One of the best entries was the NC-17 Honeydew Malt Liquor from Naked City Brewing in Seattle, Washington. It provided a sweet and clean adjunct-heavy base over which ample amounts of fresh melon aroma were able to flow. (We suspect there was a heavy dose of flaked corn in the mix.) It was a bizarrely appropriate breakfast beer: Corn Pops and melon balls all the way. This combination showed how fruit has the potential to balance an otherwise heavy beer style.
Portland's Gigantic Brewing, while fairly new, was able to churn out a complex version of their flagship black saison, The City Never Sleeps. Named Hot Town, Summer in the City, this beer was infused with a variety of roasted chiles. There was almost no capsaicin heat present, but the charred, fruity notes of pepper flesh elevated the roasty/sweet dichotomy of the black saison, and notes of cherry and plum lingered on the palate.
Breakside Brewery, a standout at the recent Cheers to Belgian Beers festival, hit the mark again with their tribute to strawberry rhubarb pie. Brewed with whole pies (yes, actual strawberry-rhubarb pies) and finished with graham crackers, the gimmicky beer proved a surprising success. The tart/sweet balance of fruit beside the golden maltiness and hint of cinnamon brought honest-to-goodness pie flavors into the beer. I only wished that the resulting brew was more red-hued, to provide a visual match to accompany the remarkable taste feat.

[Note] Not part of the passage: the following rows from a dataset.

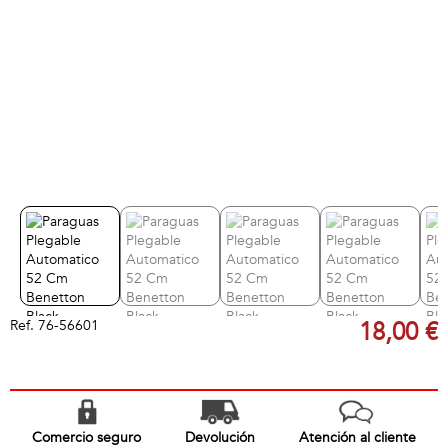
Ref.
76-56601
18,00 €
Comercio seguro
Devolución
Atención al cliente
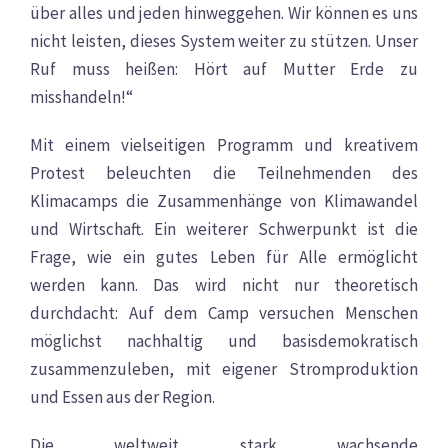
über alles und jeden hinweggehen. Wir können es uns
nicht leisten, dieses System weiter zu stützen. Unser
Ruf muss heißen: Hört auf Mutter Erde zu
misshandeln!“
Mit einem vielseitigen Programm und kreativem
Protest beleuchten die Teilnehmenden des
Klimacamps die Zusammenhänge von Klimawandel
und Wirtschaft. Ein weiterer Schwerpunkt ist die
Frage, wie ein gutes Leben für Alle ermöglicht
werden kann. Das wird nicht nur theoretisch
durchdacht: Auf dem Camp versuchen Menschen
möglichst nachhaltig und basisdemokratisch
zusammenzuleben, mit eigener Stromproduktion
und Essen aus der Region.
Die weltweit stark wachsende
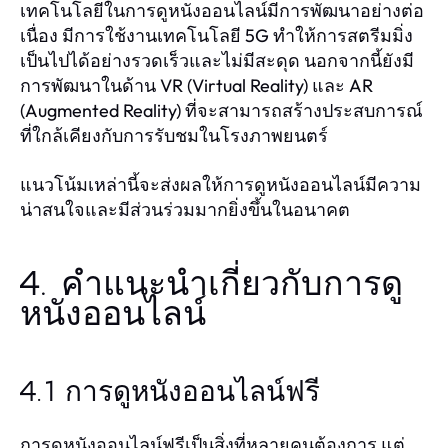
เทคโนโลยีในการดูหนังออนไลน์มีการพัฒนาอย่างต่อ
เนื่อง มีการใช้งานเทคโนโลยี 5G ทำให้การสตรีมมิ่ง
เป็นไปได้อย่างรวดเร็วและไม่มีสะดุด นอกจากนี้ยังมี
การพัฒนาในด้าน VR (Virtual Reality) และ AR
(Augmented Reality) ที่จะสามารถสร้างประสบการณ์
ที่ใกล้เคียงกับการรับชมในโรงภาพยนตร์
แนวโน้มเหล่านี้จะส่งผลให้การดูหนังออนไลน์มีความ
น่าสนใจและมีส่วนร่วมมากยิ่งขึ้นในอนาคต
4. คำแนะนำเกี่ยวกับการดู
หนังออนไลน์
4.1 การดูหนังออนไลน์ฟรี
การดูหนังออนไลน์ฟรีเป็นสิ่งที่หลายคนต้องการ แต่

Another standout was Burnside Brewing's International Incident (formerly titled Kali-Ma) which was pouring quietly inside the pub for those who sought respite from the festival crowds. The bold wheatwine-style ale is an imperial version of their flagship Sweet Heat, adding toasted cardamom, Dandicut peppers, and a Belgian yeast strain to the original beer's apricot chile wheat profile. This beer brought the heat that was missing in Gigantic's beer, and the Belgian yeast coupled with the apricot sweetness created multiple dimensions of fruitiness on top of pepper sweetness.

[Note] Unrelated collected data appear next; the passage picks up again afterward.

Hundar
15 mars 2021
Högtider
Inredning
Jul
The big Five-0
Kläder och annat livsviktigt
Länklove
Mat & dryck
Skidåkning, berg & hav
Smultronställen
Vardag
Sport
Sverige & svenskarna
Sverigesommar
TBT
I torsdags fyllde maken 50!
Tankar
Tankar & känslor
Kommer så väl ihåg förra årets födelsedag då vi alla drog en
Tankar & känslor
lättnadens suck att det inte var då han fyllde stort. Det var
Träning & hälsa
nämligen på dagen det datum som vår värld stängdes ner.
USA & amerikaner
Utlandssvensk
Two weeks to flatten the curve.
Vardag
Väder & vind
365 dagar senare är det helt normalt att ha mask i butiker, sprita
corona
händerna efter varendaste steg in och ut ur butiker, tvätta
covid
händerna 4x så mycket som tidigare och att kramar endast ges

Finally, the surprise star of the fest was a collaboration between Bushwhacker (a Portland-based cidery) and Upright Brewing. Upright blended their salty Gose-style beer with Bushwhacker's caramel cider to created a Salted Caramel Apple. It was so refreshing—and the flavor was so spot-on, that it caused quite the buzz amongst the 'been there, done that' festival crowd. None of us had ever tasted anything like this memorable blend.
Sure, there were some stinkers, too, but the weekend was an overall success. The food offered by Burnside, Fifty Licks, 808 Grind, and Tastebud pizza was thoughtfully chosen and accompanied a day of drinking with style. The festival was well-organized and only slightly overcrowded. If you missed the fest this year but want to try some of these beers, never fear; most will be available at the individual brewpubs or breweries for weeks to come. Make your plans now for next year's festival. It's always the second weekend in June and definitely worth the trip to Portland.